Auszüge der Einträge:
◆ ◆ ◆ ◆
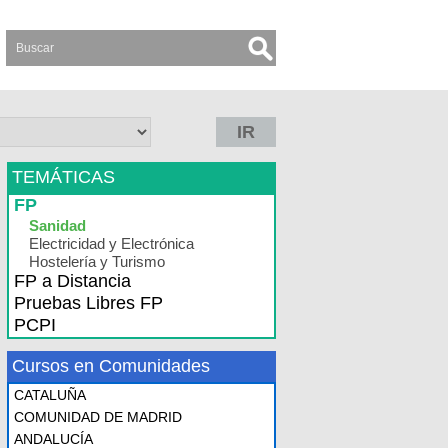
IR
TEMÁTICAS
FP
Sanidad
Electricidad y Electrónica
Hostelería y Turismo
FP a Distancia
Pruebas Libres FP
PCPI
Cursos en Comunidades
CATALUÑA
COMUNIDAD DE MADRID
ANDALUCÍA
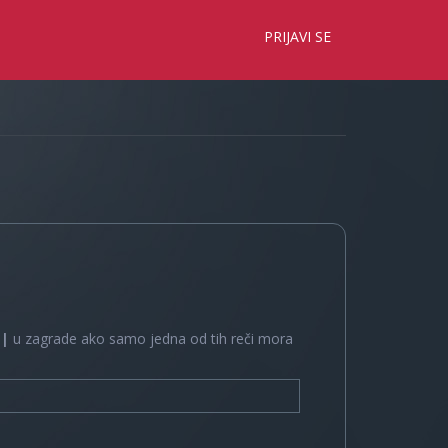
×
PRIJAVI SE
e
|
u zagrade ako samo jedna od tih reči mora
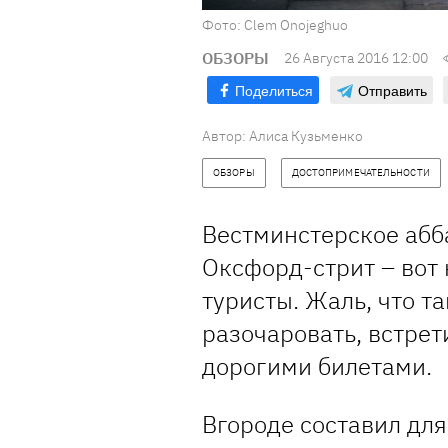
Фото: Clem Onojeghuo
ОБЗОРЫ
26 Августа 2016 12:00
Поделиться
Отправить
Автор: Алиса Кузьменко
ОБЗОРЫ
ДОСТОПРИМЕЧАТЕЛЬНОСТИ
Вестминстерское абб
Оксфорд-стрит – вот 
туристы. Жаль, что т
разочаровать, встре
дорогими билетами.
Вгороде составил для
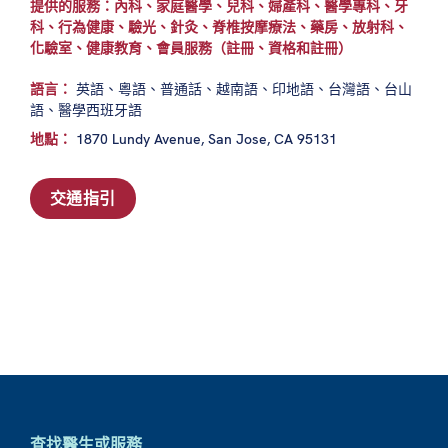
提供的服務：內科、家庭醫學、兒科、婦產科、醫學專科、牙
科、行為健康、驗光、針灸、脊椎按摩療法、藥房、放射科、
化驗室、健康教育、會員服務（註冊、資格和註冊）
語言：
英語、粵語、普通話、越南語、印地語、台灣語、台山
語、醫學西班牙語
地點：
1870 Lundy Avenue, San Jose, CA 95131
交通指引
查找醫生或服務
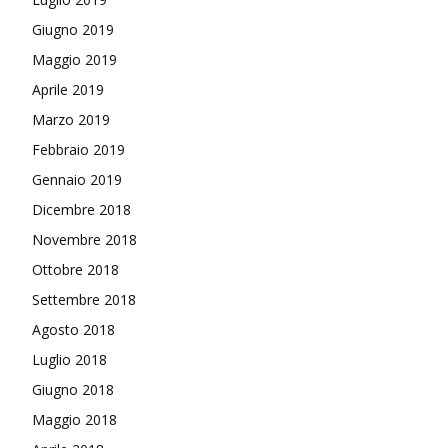
Giugno 2019
Maggio 2019
Aprile 2019
Marzo 2019
Febbraio 2019
Gennaio 2019
Dicembre 2018
Novembre 2018
Ottobre 2018
Settembre 2018
Agosto 2018
Luglio 2018
Giugno 2018
Maggio 2018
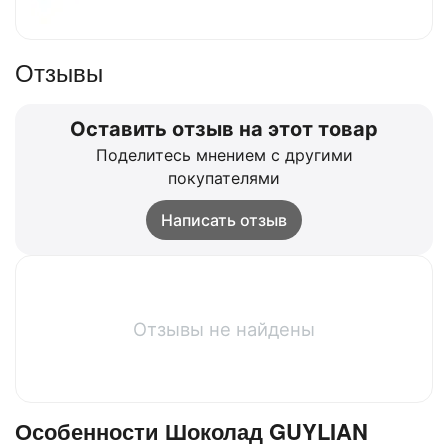
Отзывы
Оставить отзыв на этот товар
Поделитесь мнением с другими
покупателями
Написать отзыв
Отзывы не найдены
Особенности Шоколад GUYLIAN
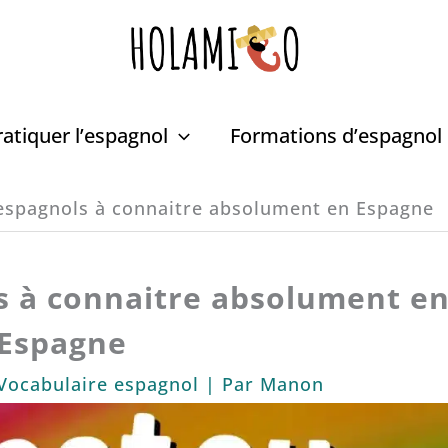
ratiquer l’espagnol
Formations d’espagnol
espagnols à connaitre absolument en Espagne
s à connaitre absolument e
Espagne
Vocabulaire espagnol
| Par
Manon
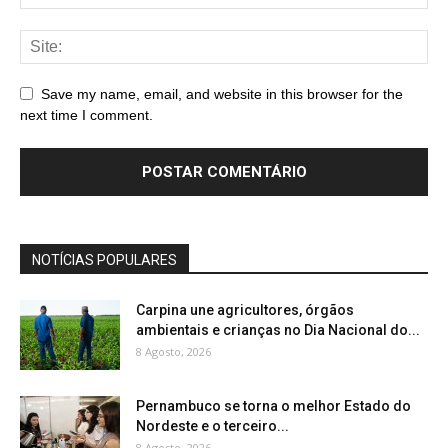
Save my name, email, and website in this browser for the
next time I comment.
NOTÍCIAS POPULARES
Carpina une agricultores, órgãos
ambientais e crianças no Dia Nacional do...
8 Agosto, 2026
Pernambuco se torna o melhor Estado do
Nordeste e o terceiro...
8 Agosto, 2026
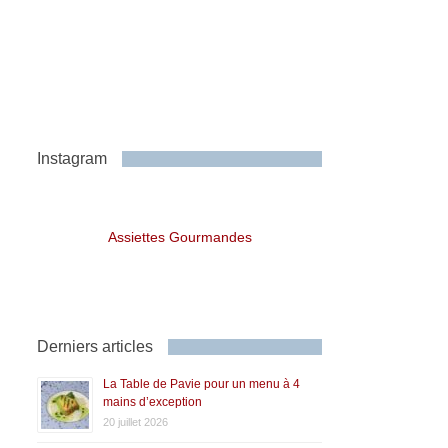
Instagram
Assiettes Gourmandes
Derniers articles
La Table de Pavie pour un menu à 4
mains d’exception
20 juillet 2026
◆ ◆ ◆ ◆
Aufgabe:
Gib den Text aller Einträge Zeile für Zeile unverändert wieder. Lass die Bilder dabei weg.

Schriftliche Antwort:
IR
TEMÁTICAS
FP
Sanidad
Electricidad y Electrónica
Hostelería y Turismo
FP a Distancia
Pruebas Libres FP
PCPI
Cursos en Comunidades
CATALUÑA
COMUNIDAD DE MADRID
ANDALUCÍA
×
PRIJAVI SE
e
|
u zagrade ako samo jedna od tih reči mora
Фото: Clem Onojeghuo
ОБЗОРЫ
26 Августа 2016 12:00
Поделиться
Отправить
Автор: Алиса Кузьменко
ОБЗОРЫ
ДОСТОПРИМЕЧАТЕЛЬНОСТИ
Вестминстерское абб
Оксфорд-стрит – вот 
туристы. Жаль, что т
разочаровать, встре
дорогими билетами.
Вгороде составил для
提供的服務：內科、家庭醫學、兒科、婦產科、醫學專科、牙
科、行為健康、驗光、針灸、脊椎按摩療法、藥房、放射科、
化驗室、健康教育、會員服務（註冊、資格和註冊）
語言：
英語、粵語、普通話、越南語、印地語、台灣語、台山
語、醫學西班牙語
地點：
1870 Lundy Avenue, San Jose, CA 95131
交通指引
查找醫生或服務
Giugno 2019
Maggio 2019
Aprile 2019
Marzo 2019
Febbraio 2019
Gennaio 2019
Dicembre 2018
Novembre 2018
Ottobre 2018
Settembre 2018
Agosto 2018
Luglio 2018
Giugno 2018
Maggio 2018
Отзывы
Оставить отзыв на этот товар
Поделитесь мнением с другими
покупателями
Написать отзыв
Отзывы не найдены
Особенности Шоколад GUYLIAN
ratiquer l’espagnol
Formations d’espagnol
espagnols à connaitre absolument en Espagne
s à connaitre absolument e
Espagne
Vocabulaire espagnol
| Par
Manon
Save my name, email, and website in this browser for the
next time I comment.
NOTÍCIAS POPULARES
Carpina une agricultores, órgãos
ambientais e crianças no Dia Nacional do...
8 Agosto, 2026
Pernambuco se torna o melhor Estado do
Nordeste e o terceiro...
8 Agosto, 2026
Instagram
Assiettes Gourmandes
Derniers articles
La Table de Pavie pour un menu à 4
mains d’exception
20 juillet 2026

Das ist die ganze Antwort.